How therapists avoid arguments

Emotions can run high in therapy sessions, but disagreements don't have to escalate into brawls. We asked members of Psychology Today's Therapy Directory (psychologytoday.com) about how they deal with provocation.

Silence Is Golden

"I try to contain myself and say nothing for a while. If it is clear that my patient is forcing the heat, I will reflect back their behavior with something like 'I wonder if you are trying to provoke me.' The point is to respond to the aggression but try to direct awareness to what is motivating it." —Gibbs A. Williams New York, N.Y.

Putting a Foot Down

"It's important, especially as a female, to hold my ground and not allow the client to bully. I have worked with some narcissistic men who are rude and continually interrupt. Therapy is railroaded if the client takes over or is allowed to throw zingers in the room without processing this dynamic." —Ann Pultz Kramer Temecula, Calif.

Let It Sink In

"If someone disagrees with an interpretation, I will usually let it go, because chances are on some level they heard me.
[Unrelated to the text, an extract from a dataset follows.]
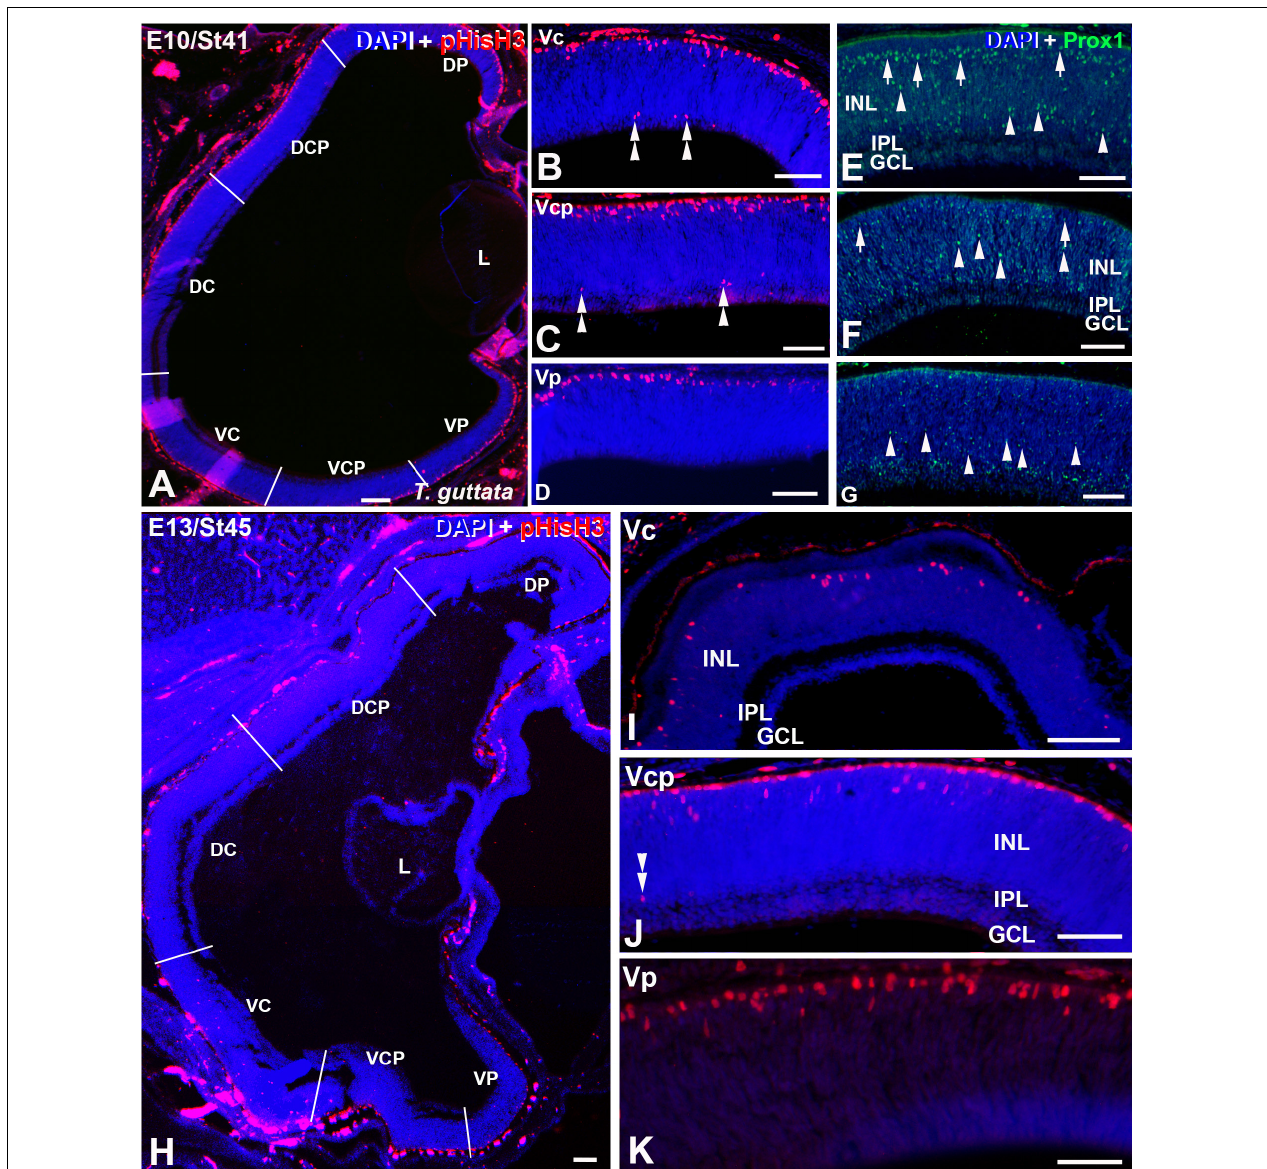
FIGURE 5 | Retinal cryosections of T. guttata at E10 (St41) (A–G) and E13 (St45) (H–K) immunolabelled with antibodies against pHisH3 (A–D,H–K) and Prox1 (E–G) . Cryosections were counterstained with DAPI. (A–D) Non-apical mitoses were restricted to the V retinal half (double arrowheads), mainly to the Vc and Vcp sectors (B,C) . Prox1 immunoreactivity located in the presumptive horizontal cell layer progressively decreased from the Vc to the Vp sector [arrows in panels (E,F) ]. In contrast, Prox1 immunoreactivity in more internal regions progressively increased from the Vc to the Vp region [arrowheads in panels (E–G) ]. (H–K) Non-apical mitoses were mainly distributed in the Vc and Vcp sectors (double arrowheads). Notice that the pHisH3-immunoreactive figures located in the apical region of the E13 retina are less numerous than that observed at previous stages. Abbreviations: GCL, ganglion cell layer; INL, inner nuclear layer; IPL, inner plexiform layer; NbL, Neuroblastic layer. Scale bars: 50 µ m in panels (A–I) ; 25 µ m in panels (J,K) .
I really think some patients are trying to see if the therapist will respond rationally rather than emotionally." —Anne Rettenberg New York, N.Y.

Take a Time Out

"I dim the lights and deftly move them to traditional psychoanalysis where they can simply talk, or argue, with themselves. That works. If it didn't, then I'd simply say, 'Why don't we continue in the next session?' Ending the session would give the client a chance to self-reflect and save face, and give me a chance to define my boundaries." —Madhu Sameer Fresno, Calif.